The current proposal entails the clearing of 15.44 hectares of native vegetation, much of which is threatened species habitat, adjoining Manly Warringah War Memorial Park that protects the waters of Manly Dam. This includes about 2,000 mature trees.
1.38 hectares is consistent with the Duffys Forest Ecological Community in the Sydney Basin Bioregion (listed as endangered under the Biodiversity Conservation Act). A large area of Duffys Forest was also removed for the road widening around the Northern Beaches Hospital. More cumulative impact being ignored!
Overhead ladders and some tunnels will be built to provide wildlife corridors across the Wakehurst Parkway. Funding will be needed to observe their effectiveness.

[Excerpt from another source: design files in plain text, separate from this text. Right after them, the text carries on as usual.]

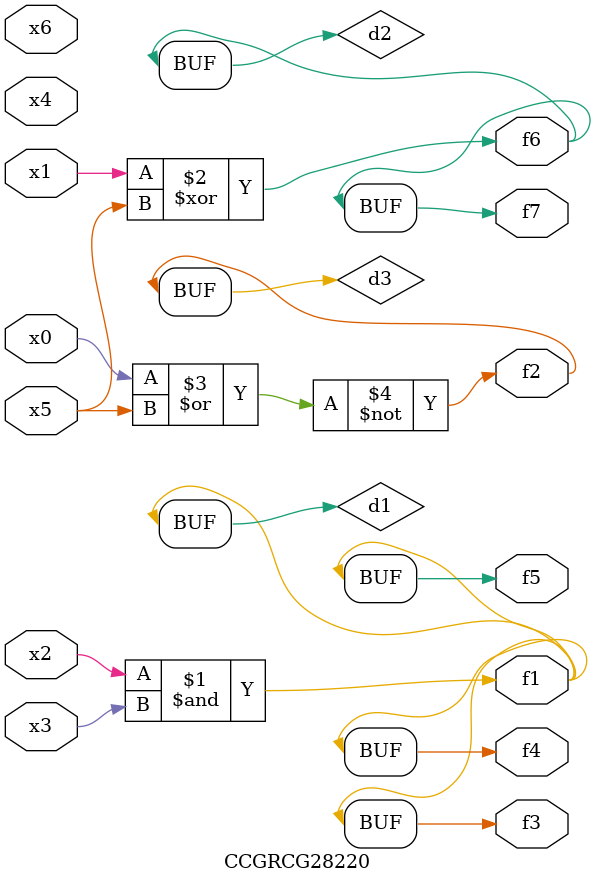
<source format=v>
module CCGRCG28220(
	input x0, x1, x2, x3, x4, x5, x6,
	output f1, f2, f3, f4, f5, f6, f7
);

	wire d1, d2, d3;

	and (d1, x2, x3);
	xor (d2, x1, x5);
	nor (d3, x0, x5);
	assign f1 = d1;
	assign f2 = d3;
	assign f3 = d1;
	assign f4 = d1;
	assign f5 = d1;
	assign f6 = d2;
	assign f7 = d2;
endmodule

</source>
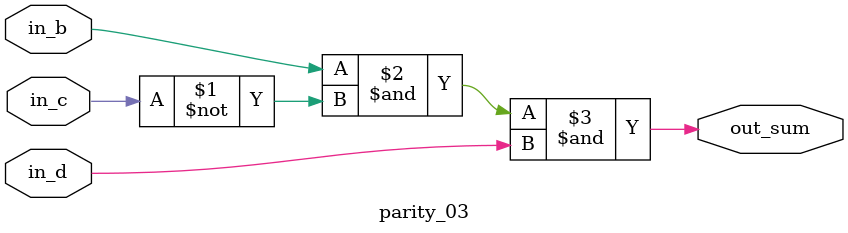
<source format=v>
module parity_03(
    in_b,
    in_c,
    in_d,
    out_sum
);

input in_b;
input in_c;
input in_d;
output out_sum;

assign out_sum = in_b & (~in_c) & in_d;

endmodule
</source>
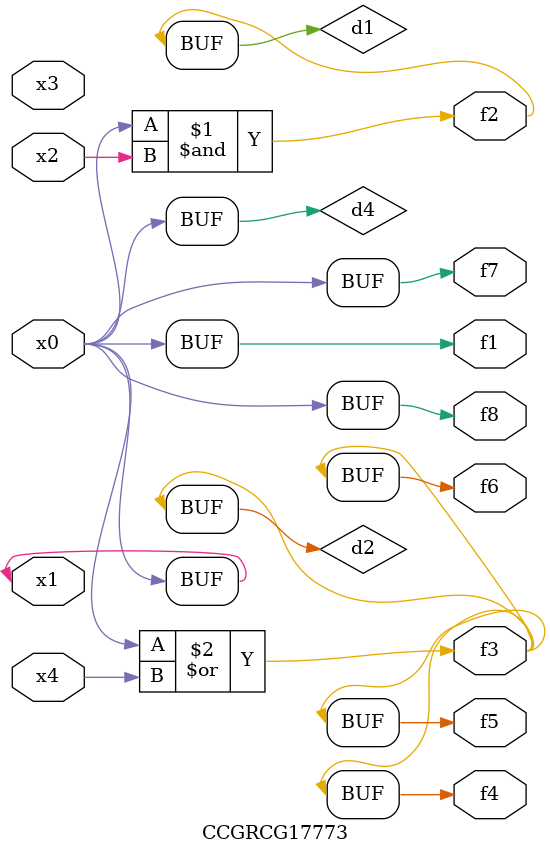
<source format=v>
module CCGRCG17773(
	input x0, x1, x2, x3, x4,
	output f1, f2, f3, f4, f5, f6, f7, f8
);

	wire d1, d2, d3, d4;

	and (d1, x0, x2);
	or (d2, x0, x4);
	nand (d3, x0, x2);
	buf (d4, x0, x1);
	assign f1 = d4;
	assign f2 = d1;
	assign f3 = d2;
	assign f4 = d2;
	assign f5 = d2;
	assign f6 = d2;
	assign f7 = d4;
	assign f8 = d4;
endmodule

</source>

The EIS says biodiversity offsets for native vegetation would be provided for the project. Of course they can never make up for what will be lost. Where can suitable offsets come from? They can’t be in national parks.
The list of other negative environmental impacts is long; for example, pollution entering water courses and groundwater that will affect water quality in Manly Dam, Aboriginal heritage along the Engraving Track, air pollution from traffic and tunnel emissions.